Comment Re:a small and simple php script interpreter? (Score 1) 622

Thanks! The FreeBSD port may definitely give some hints and according to it, the number of dependencies are lower (http://www.freebsd.org/cgi/ports.cgi?query=^php53-5.3.14&stype=name). One of the OSes that I try to build in is Plan9 with APE (ANSI POSIX ENVIRONMENT) and then some of those things are also not part of it, but I have managed to go through the configure phase so it might be possible. I do however have to generate mkfiles myself and the BSD makefiles did not seem to give information about the minimal core in the sources to generate the "php" binary. I am suspecting the "main" directory and "sapi/cli" and possibly "ext/posix" to be part of the absolute minimal core. Anything else? Another system I am looking at is a musl libc-based linux system.

Comment a small and simple php script interpreter? (Score 1) 622

Is anyone aware of an alternative php interpreter that does not require tons of external dependecies? I have been playing with porting various stuff to less usual operating systems and PHP has definitely been one of the most dificult things I have undertaken. It requires quite a lot of other packages to first be ported.

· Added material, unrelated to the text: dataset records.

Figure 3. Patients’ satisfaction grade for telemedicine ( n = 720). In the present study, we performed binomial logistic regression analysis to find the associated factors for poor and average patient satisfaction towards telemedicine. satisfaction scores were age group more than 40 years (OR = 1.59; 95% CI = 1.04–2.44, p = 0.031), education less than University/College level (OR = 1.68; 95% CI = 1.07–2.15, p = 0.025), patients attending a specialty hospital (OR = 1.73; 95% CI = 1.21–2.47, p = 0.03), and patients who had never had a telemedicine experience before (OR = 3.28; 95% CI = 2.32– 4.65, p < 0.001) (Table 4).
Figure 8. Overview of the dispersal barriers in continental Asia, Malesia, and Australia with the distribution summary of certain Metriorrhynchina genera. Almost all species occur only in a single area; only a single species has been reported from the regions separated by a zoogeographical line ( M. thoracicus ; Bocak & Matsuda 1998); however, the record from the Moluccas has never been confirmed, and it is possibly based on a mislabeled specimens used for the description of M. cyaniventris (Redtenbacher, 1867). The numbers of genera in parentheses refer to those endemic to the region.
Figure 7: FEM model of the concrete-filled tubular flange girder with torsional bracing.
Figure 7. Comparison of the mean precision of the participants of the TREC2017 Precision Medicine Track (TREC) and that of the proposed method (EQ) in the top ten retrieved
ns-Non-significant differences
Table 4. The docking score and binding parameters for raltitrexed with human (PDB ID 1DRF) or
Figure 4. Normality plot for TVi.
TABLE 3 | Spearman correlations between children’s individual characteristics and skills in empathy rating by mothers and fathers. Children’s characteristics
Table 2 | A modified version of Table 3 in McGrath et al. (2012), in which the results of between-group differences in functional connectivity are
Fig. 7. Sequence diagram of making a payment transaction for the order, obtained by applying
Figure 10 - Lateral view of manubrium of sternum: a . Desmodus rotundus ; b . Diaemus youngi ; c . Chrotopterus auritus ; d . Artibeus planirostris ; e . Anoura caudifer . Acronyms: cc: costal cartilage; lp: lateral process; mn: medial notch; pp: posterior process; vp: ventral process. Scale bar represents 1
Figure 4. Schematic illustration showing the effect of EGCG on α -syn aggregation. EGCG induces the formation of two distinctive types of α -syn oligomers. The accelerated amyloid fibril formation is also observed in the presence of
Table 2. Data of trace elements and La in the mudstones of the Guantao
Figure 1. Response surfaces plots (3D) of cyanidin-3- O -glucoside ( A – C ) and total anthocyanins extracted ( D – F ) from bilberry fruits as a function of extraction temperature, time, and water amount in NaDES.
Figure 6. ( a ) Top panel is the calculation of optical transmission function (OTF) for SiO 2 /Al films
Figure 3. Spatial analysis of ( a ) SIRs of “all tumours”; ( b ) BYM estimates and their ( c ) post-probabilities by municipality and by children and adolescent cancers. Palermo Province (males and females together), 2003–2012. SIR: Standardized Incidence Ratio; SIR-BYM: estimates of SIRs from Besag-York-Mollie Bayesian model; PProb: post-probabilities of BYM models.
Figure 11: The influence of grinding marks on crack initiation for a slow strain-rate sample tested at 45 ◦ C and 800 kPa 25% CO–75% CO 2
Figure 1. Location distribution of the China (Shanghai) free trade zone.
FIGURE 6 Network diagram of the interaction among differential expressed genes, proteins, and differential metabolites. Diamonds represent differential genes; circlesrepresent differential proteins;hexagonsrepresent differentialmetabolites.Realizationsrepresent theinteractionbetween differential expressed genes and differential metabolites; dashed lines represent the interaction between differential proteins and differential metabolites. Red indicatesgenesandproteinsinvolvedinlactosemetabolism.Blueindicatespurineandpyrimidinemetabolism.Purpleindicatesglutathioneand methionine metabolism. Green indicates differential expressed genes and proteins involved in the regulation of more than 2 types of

Comment Re:Was Jesus riding Nessie? (Score 4, Insightful) 936

Sure. As long as there would be a selective pressure for such a behavior. There are however some caveats: cats do not have the best "starting material" (like hands) to evolve into something that would benefit from such things (crows on the other hand could be a rather interesting bet...). There are tons of examples of how sub-optimal evolution really is (how our eyes for example evolved from a proto-eye which limited the possible end result, whereas other independently evolved eyes have much better "design") because it builds on a previously existing part (adapted for something else). After writing this answer I realized that I missed pointing out the most obvious: the "housecat" will be long dead when the "university math professor evolved from housecats" exists just like the proto-apes that were the ancestors of us and the other modern apes are long extinct.